Required action:
Could you copy every record below exactly as it is written?

--- Input data Enclosed Below ---

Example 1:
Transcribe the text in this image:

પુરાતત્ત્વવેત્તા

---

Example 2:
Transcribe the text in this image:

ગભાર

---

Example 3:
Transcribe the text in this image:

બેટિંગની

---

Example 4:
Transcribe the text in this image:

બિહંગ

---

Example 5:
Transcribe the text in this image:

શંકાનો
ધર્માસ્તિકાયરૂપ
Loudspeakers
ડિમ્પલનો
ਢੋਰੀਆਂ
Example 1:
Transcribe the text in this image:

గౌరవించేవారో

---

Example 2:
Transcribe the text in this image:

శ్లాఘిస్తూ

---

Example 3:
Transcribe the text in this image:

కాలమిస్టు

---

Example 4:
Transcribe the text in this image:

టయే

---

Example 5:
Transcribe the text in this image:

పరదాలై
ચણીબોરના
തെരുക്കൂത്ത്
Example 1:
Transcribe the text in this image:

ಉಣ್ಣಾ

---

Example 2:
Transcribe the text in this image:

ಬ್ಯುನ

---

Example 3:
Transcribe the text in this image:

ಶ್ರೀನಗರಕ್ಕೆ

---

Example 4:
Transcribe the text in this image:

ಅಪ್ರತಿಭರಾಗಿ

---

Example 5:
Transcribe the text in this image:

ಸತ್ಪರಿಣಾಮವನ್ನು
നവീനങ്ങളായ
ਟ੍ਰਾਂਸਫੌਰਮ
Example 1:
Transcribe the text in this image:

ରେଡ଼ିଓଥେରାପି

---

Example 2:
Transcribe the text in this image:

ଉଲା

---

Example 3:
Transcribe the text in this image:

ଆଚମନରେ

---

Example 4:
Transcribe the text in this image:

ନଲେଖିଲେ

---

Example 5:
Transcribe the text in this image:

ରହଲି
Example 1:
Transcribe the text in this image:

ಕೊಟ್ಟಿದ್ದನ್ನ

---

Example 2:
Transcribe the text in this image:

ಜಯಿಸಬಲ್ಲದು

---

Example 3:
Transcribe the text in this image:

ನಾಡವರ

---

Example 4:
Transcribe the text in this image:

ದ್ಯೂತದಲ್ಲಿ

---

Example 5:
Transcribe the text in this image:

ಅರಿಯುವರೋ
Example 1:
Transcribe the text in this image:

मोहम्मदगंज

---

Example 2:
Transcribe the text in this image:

--- End of Enclosed Input data ---

Response for this exercise:
Example 1:
Transcribe the text in this image:

પુરાતત્ત્વવેત્તા

---

Example 2:
Transcribe the text in this image:

ગભાર

---

Example 3:
Transcribe the text in this image:

બેટિંગની

---

Example 4:
Transcribe the text in this image:

બિહંગ

---

Example 5:
Transcribe the text in this image:

શંકાનો
ધર્માસ્તિકાયરૂપ
Loudspeakers
ડિમ્પલનો
ਢੋਰੀਆਂ
Example 1:
Transcribe the text in this image:

గౌరవించేవారో

---

Example 2:
Transcribe the text in this image:

శ్లాఘిస్తూ

---

Example 3:
Transcribe the text in this image:

కాలమిస్టు

---

Example 4:
Transcribe the text in this image:

టయే

---

Example 5:
Transcribe the text in this image:

పరదాలై
ચણીબોરના
തെരുക്കൂത്ത്
Example 1:
Transcribe the text in this image:

ಉಣ್ಣಾ

---

Example 2:
Transcribe the text in this image:

ಬ್ಯುನ

---

Example 3:
Transcribe the text in this image:

ಶ್ರೀನಗರಕ್ಕೆ

---

Example 4:
Transcribe the text in this image:

ಅಪ್ರತಿಭರಾಗಿ

---

Example 5:
Transcribe the text in this image:

ಸತ್ಪರಿಣಾಮವನ್ನು
നവീനങ്ങളായ
ਟ੍ਰਾਂਸਫੌਰਮ
Example 1:
Transcribe the text in this image:

ରେଡ଼ିଓଥେରାପି

---

Example 2:
Transcribe the text in this image:

ଉଲା

---

Example 3:
Transcribe the text in this image:

ଆଚମନରେ

---

Example 4:
Transcribe the text in this image:

ନଲେଖିଲେ

---

Example 5:
Transcribe the text in this image:

ରହଲି
Example 1:
Transcribe the text in this image:

ಕೊಟ್ಟಿದ್ದನ್ನ

---

Example 2:
Transcribe the text in this image:

ಜಯಿಸಬಲ್ಲದು

---

Example 3:
Transcribe the text in this image:

ನಾಡವರ

---

Example 4:
Transcribe the text in this image:

ದ್ಯೂತದಲ್ಲಿ

---

Example 5:
Transcribe the text in this image:

ಅರಿಯುವರೋ
Example 1:
Transcribe the text in this image:

मोहम्मदगंज

---

Example 2:
Transcribe the text in this image:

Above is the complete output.